START INPUT MATERIAL

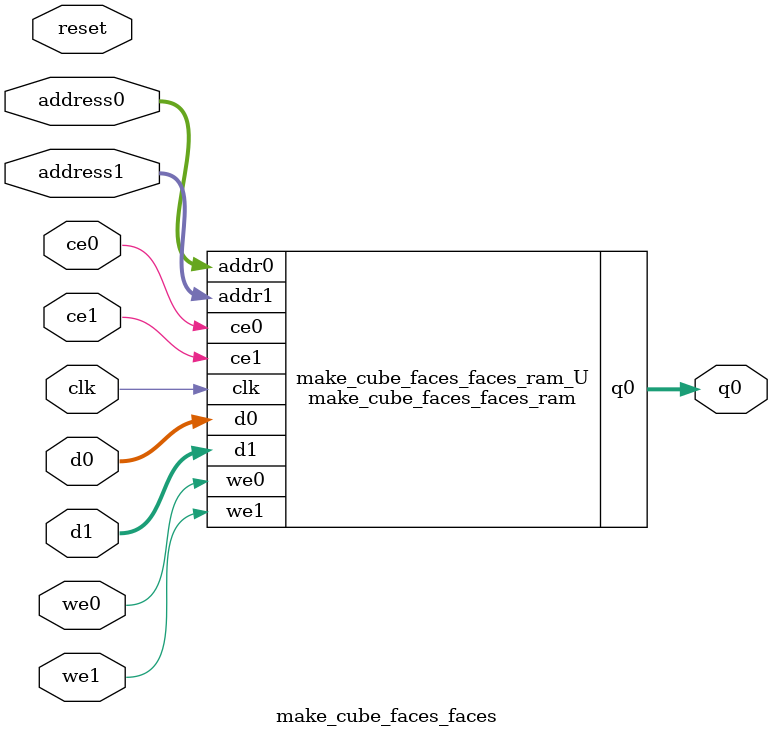
<source format=v>
`timescale 1 ns / 1 ps
module make_cube_faces_faces_ram (addr0, ce0, d0, we0, q0, addr1, ce1, d1, we1,  clk);

parameter DWIDTH = 32;
parameter AWIDTH = 3;
parameter MEM_SIZE = 6;

input[AWIDTH-1:0] addr0;
input ce0;
input[DWIDTH-1:0] d0;
input we0;
output reg[DWIDTH-1:0] q0;
input[AWIDTH-1:0] addr1;
input ce1;
input[DWIDTH-1:0] d1;
input we1;
input clk;

(* ram_style = "block" *)reg [DWIDTH-1:0] ram[0:MEM_SIZE-1];




always @(posedge clk)  
begin 
    if (ce0) 
    begin
        if (we0) 
        begin 
            ram[addr0] <= d0; 
        end 
        q0 <= ram[addr0];
    end
end


always @(posedge clk)  
begin 
    if (ce1) 
    begin
        if (we1) 
        begin 
            ram[addr1] <= d1; 
        end 
    end
end


endmodule

`timescale 1 ns / 1 ps
module make_cube_faces_faces(
    reset,
    clk,
    address0,
    ce0,
    we0,
    d0,
    q0,
    address1,
    ce1,
    we1,
    d1);

parameter DataWidth = 32'd32;
parameter AddressRange = 32'd6;
parameter AddressWidth = 32'd3;
input reset;
input clk;
input[AddressWidth - 1:0] address0;
input ce0;
input we0;
input[DataWidth - 1:0] d0;
output[DataWidth - 1:0] q0;
input[AddressWidth - 1:0] address1;
input ce1;
input we1;
input[DataWidth - 1:0] d1;



make_cube_faces_faces_ram make_cube_faces_faces_ram_U(
    .clk( clk ),
    .addr0( address0 ),
    .ce0( ce0 ),
    .we0( we0 ),
    .d0( d0 ),
    .q0( q0 ),
    .addr1( address1 ),
    .ce1( ce1 ),
    .we1( we1 ),
    .d1( d1 ));

endmodule


</source>
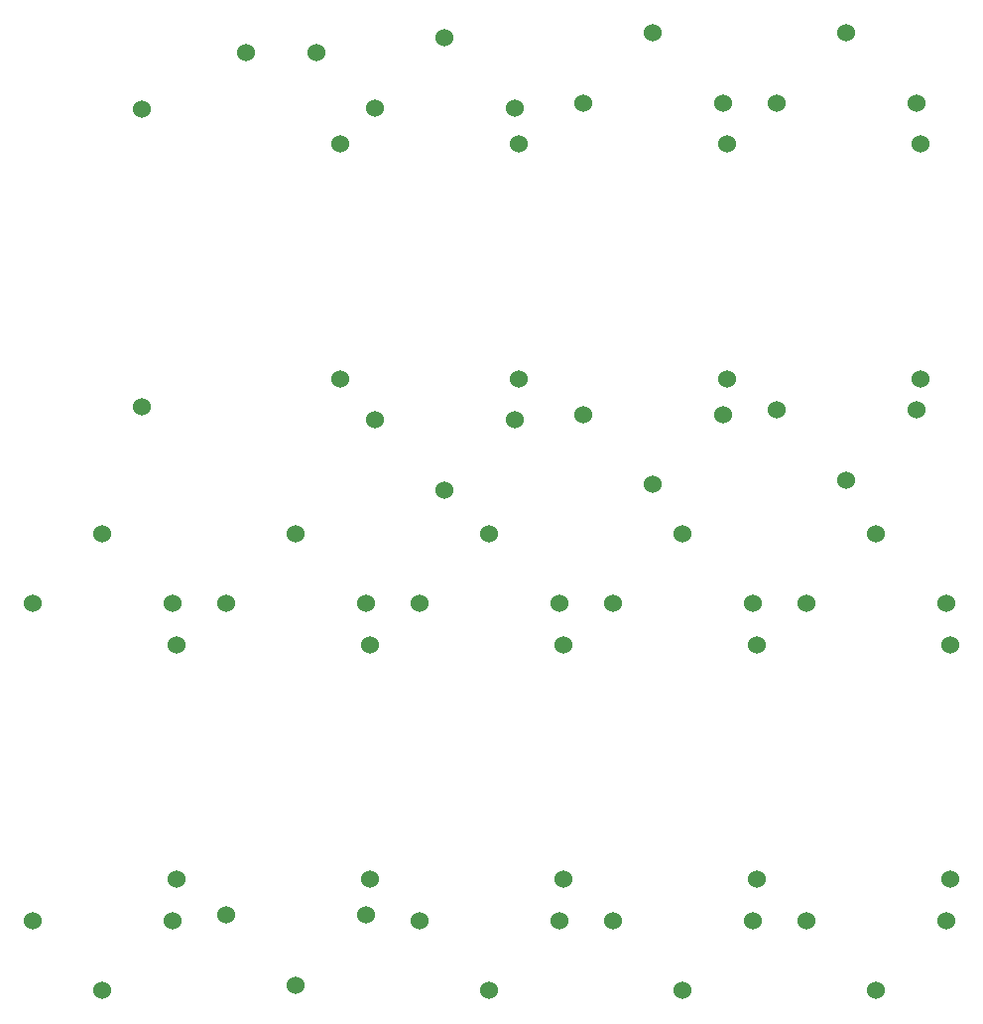
<source format=gbr>
%TF.GenerationSoftware,KiCad,Pcbnew,(6.0.7)*%
%TF.CreationDate,2022-09-04T22:45:54+08:00*%
%TF.ProjectId,6_6_2,365f365f-322e-46b6-9963-61645f706362,rev?*%
%TF.SameCoordinates,Original*%
%TF.FileFunction,Copper,L2,Bot*%
%TF.FilePolarity,Positive*%
%FSLAX46Y46*%
G04 Gerber Fmt 4.6, Leading zero omitted, Abs format (unit mm)*
G04 Created by KiCad (PCBNEW (6.0.7)) date 2022-09-04 22:45:54*
%MOMM*%
%LPD*%
G01*
G04 APERTURE LIST*
%TA.AperFunction,ComponentPad*%
%ADD10C,1.524000*%
%TD*%
G04 APERTURE END LIST*
D10*
%TO.P,U17,3,NO*%
%TO.N,Net-(U17-Pad3)*%
X82200000Y-95600000D03*
%TO.P,U17,2,NC*%
%TO.N,unconnected-(U17-Pad2)*%
X70200000Y-95600000D03*
%TO.P,U17,1,Com*%
%TO.N,Net-(A1-Pad2)*%
X76200000Y-101600000D03*
%TD*%
%TO.P,U16,3,NO*%
%TO.N,Net-(U16-Pad3)*%
X82200000Y-68580000D03*
%TO.P,U16,2,NC*%
%TO.N,unconnected-(U16-Pad2)*%
X70200000Y-68580000D03*
%TO.P,U16,1,Com*%
%TO.N,Net-(U6-Pad1)*%
X76200000Y-62580000D03*
%TD*%
%TO.P,U15,3,NO*%
%TO.N,Net-(U15-Pad3)*%
X98710000Y-95600000D03*
%TO.P,U15,2,NC*%
%TO.N,unconnected-(U15-Pad2)*%
X86710000Y-95600000D03*
%TO.P,U15,1,Com*%
%TO.N,Net-(A1-Pad2)*%
X92710000Y-101600000D03*
%TD*%
%TO.P,U14,3,NO*%
%TO.N,Net-(U14-Pad3)*%
X98710000Y-68580000D03*
%TO.P,U14,2,NC*%
%TO.N,unconnected-(U14-Pad2)*%
X86710000Y-68580000D03*
%TO.P,U14,1,Com*%
%TO.N,Net-(U6-Pad1)*%
X92710000Y-62580000D03*
%TD*%
%TO.P,U13,3,NO*%
%TO.N,Net-(U13-Pad3)*%
X49180000Y-95140000D03*
%TO.P,U13,2,NC*%
%TO.N,unconnected-(U13-Pad2)*%
X37180000Y-95140000D03*
%TO.P,U13,1,Com*%
%TO.N,Net-(A1-Pad2)*%
X43180000Y-101140000D03*
%TD*%
%TO.P,U12,3,NO*%
%TO.N,Net-(U12-Pad3)*%
X49180000Y-68580000D03*
%TO.P,U12,2,NC*%
%TO.N,unconnected-(U12-Pad2)*%
X37180000Y-68580000D03*
%TO.P,U12,1,Com*%
%TO.N,Net-(U6-Pad1)*%
X43180000Y-62580000D03*
%TD*%
%TO.P,U11,3,NO*%
%TO.N,Net-(R6-Pad2)*%
X65690000Y-95600000D03*
%TO.P,U11,2,NC*%
%TO.N,unconnected-(U11-Pad2)*%
X53690000Y-95600000D03*
%TO.P,U11,1,Com*%
%TO.N,Net-(A1-Pad2)*%
X59690000Y-101600000D03*
%TD*%
%TO.P,U10,3,NO*%
%TO.N,Net-(U10-Pad3)*%
X65690000Y-68580000D03*
%TO.P,U10,2,NC*%
%TO.N,unconnected-(U10-Pad2)*%
X53690000Y-68580000D03*
%TO.P,U10,1,Com*%
%TO.N,Net-(U6-Pad1)*%
X59690000Y-62580000D03*
%TD*%
%TO.P,U9,3,NO*%
%TO.N,Net-(U9-Pad3)*%
X32670000Y-95600000D03*
%TO.P,U9,2,NC*%
%TO.N,unconnected-(U9-Pad2)*%
X20670000Y-95600000D03*
%TO.P,U9,1,Com*%
%TO.N,Net-(A1-Pad2)*%
X26670000Y-101600000D03*
%TD*%
%TO.P,U8,3,NO*%
%TO.N,Net-(U8-Pad3)*%
X32670000Y-68580000D03*
%TO.P,U8,2,NC*%
%TO.N,unconnected-(U8-Pad2)*%
X20670000Y-68580000D03*
%TO.P,U8,1,Com*%
%TO.N,Net-(U6-Pad1)*%
X26670000Y-62580000D03*
%TD*%
%TO.P,U7,1,Com*%
%TO.N,Net-(A1-Pad2)*%
X90170000Y-58070000D03*
%TO.P,U7,2,NC*%
%TO.N,unconnected-(U7-Pad2)*%
X84170000Y-52070000D03*
%TO.P,U7,3,NO*%
%TO.N,Net-(U7-Pad3)*%
X96170000Y-52070000D03*
%TD*%
%TO.P,U6,1,Com*%
%TO.N,Net-(U6-Pad1)*%
X90170000Y-19860000D03*
%TO.P,U6,2,NC*%
%TO.N,unconnected-(U6-Pad2)*%
X84170000Y-25860000D03*
%TO.P,U6,3,NO*%
%TO.N,Net-(U6-Pad3)*%
X96170000Y-25860000D03*
%TD*%
%TO.P,U5,1,Com*%
%TO.N,Net-(A1-Pad2)*%
X73660000Y-58420000D03*
%TO.P,U5,2,NC*%
%TO.N,unconnected-(U5-Pad2)*%
X67660000Y-52420000D03*
%TO.P,U5,3,NO*%
%TO.N,Net-(R3-Pad2)*%
X79660000Y-52420000D03*
%TD*%
%TO.P,U4,1,Com*%
%TO.N,Net-(U6-Pad1)*%
X73660000Y-19860000D03*
%TO.P,U4,2,NC*%
%TO.N,unconnected-(U4-Pad2)*%
X67660000Y-25860000D03*
%TO.P,U4,3,NO*%
%TO.N,Net-(R3-Pad1)*%
X79660000Y-25860000D03*
%TD*%
%TO.P,U3,1,Com*%
%TO.N,Net-(A1-Pad2)*%
X55880000Y-58880000D03*
%TO.P,U3,2,NC*%
%TO.N,unconnected-(U3-Pad2)*%
X49880000Y-52880000D03*
%TO.P,U3,3,NO*%
%TO.N,Net-(U3-Pad3)*%
X61880000Y-52880000D03*
%TD*%
%TO.P,U2,1,Com*%
%TO.N,Net-(U6-Pad1)*%
X55880000Y-20320000D03*
%TO.P,U2,2,NC*%
%TO.N,unconnected-(U2-Pad2)*%
X49880000Y-26320000D03*
%TO.P,U2,3,NO*%
%TO.N,Net-(U2-Pad3)*%
X61880000Y-26320000D03*
%TD*%
%TO.P,U1,1,+*%
%TO.N,Net-(U1-Pad1)*%
X38910000Y-21590000D03*
%TO.P,U1,2,-*%
%TO.N,Net-(U6-Pad1)*%
X44910000Y-21590000D03*
%TD*%
%TO.P,R9,2*%
%TO.N,Net-(U17-Pad3)*%
X82550000Y-92090000D03*
%TO.P,R9,1*%
%TO.N,Net-(U16-Pad3)*%
X82550000Y-72090000D03*
%TD*%
%TO.P,R8,2*%
%TO.N,Net-(U15-Pad3)*%
X99060000Y-92090000D03*
%TO.P,R8,1*%
%TO.N,Net-(U14-Pad3)*%
X99060000Y-72090000D03*
%TD*%
%TO.P,R7,2*%
%TO.N,Net-(U13-Pad3)*%
X49530000Y-92090000D03*
%TO.P,R7,1*%
%TO.N,Net-(U12-Pad3)*%
X49530000Y-72090000D03*
%TD*%
%TO.P,R6,2*%
%TO.N,Net-(R6-Pad2)*%
X66040000Y-92090000D03*
%TO.P,R6,1*%
%TO.N,Net-(U10-Pad3)*%
X66040000Y-72090000D03*
%TD*%
%TO.P,R5,2*%
%TO.N,Net-(U9-Pad3)*%
X33020000Y-92090000D03*
%TO.P,R5,1*%
%TO.N,Net-(U8-Pad3)*%
X33020000Y-72090000D03*
%TD*%
%TO.P,R4,2*%
%TO.N,Net-(U7-Pad3)*%
X96520000Y-49370000D03*
%TO.P,R4,1*%
%TO.N,Net-(U6-Pad3)*%
X96520000Y-29370000D03*
%TD*%
%TO.P,R3,1*%
%TO.N,Net-(R3-Pad1)*%
X80010000Y-29370000D03*
%TO.P,R3,2*%
%TO.N,Net-(R3-Pad2)*%
X80010000Y-49370000D03*
%TD*%
%TO.P,R2,1*%
%TO.N,Net-(U2-Pad3)*%
X62230000Y-29370000D03*
%TO.P,R2,2*%
%TO.N,Net-(U3-Pad3)*%
X62230000Y-49370000D03*
%TD*%
%TO.P,R1,2*%
%TO.N,Net-(A1-Pad2)*%
X46990000Y-49370000D03*
%TO.P,R1,1*%
%TO.N,Net-(U1-Pad1)*%
X46990000Y-29370000D03*
%TD*%
%TO.P,A1,1,+*%
%TO.N,Net-(U1-Pad1)*%
X30048200Y-26416000D03*
%TO.P,A1,2,-*%
%TO.N,Net-(A1-Pad2)*%
X30048200Y-51816000D03*
%TD*%
M02*

</source>
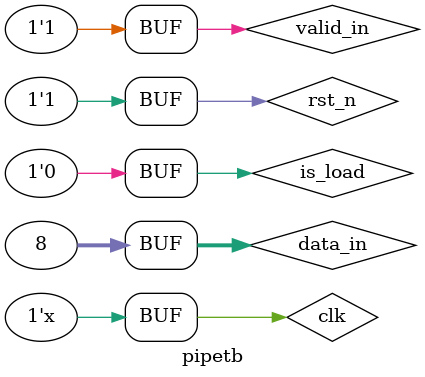
<source format=v>
module pipetb;

    reg clk;
    reg rst_n;
    reg valid_in;
    reg [31:0] data_in;
    reg is_load;

    
    always #10 clk = ~clk;
    initial begin
        clk = 1;
    end 
    
    initial begin
        rst_n = 0;
        #20
        rst_n = 1;
        valid_in = 1;
        data_in = 5;
        is_load = 0;
        #20
        data_in = 6;
        #20
        valid_in = 0;
        data_in = 7;
        is_load = 1;
        #20
        valid_in = 1;
        data_in = 7;
        is_load = 0;
        #20
        data_in = 8;
    end

    pipesim pipesim_inst
    (
        .clk(clk),
        .rst_n(rst_n),
        .valid_in(valid_in),
        .data_in(data_in),
        .is_load(is_load)
    );



endmodule 
</source>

END INPUT MATERIAL

= YOUR GOAL =
Tally up the lines of the data above where the string "parameter" appears, and give only the count.

= SOLUTION TO THIS EXERCISE =
6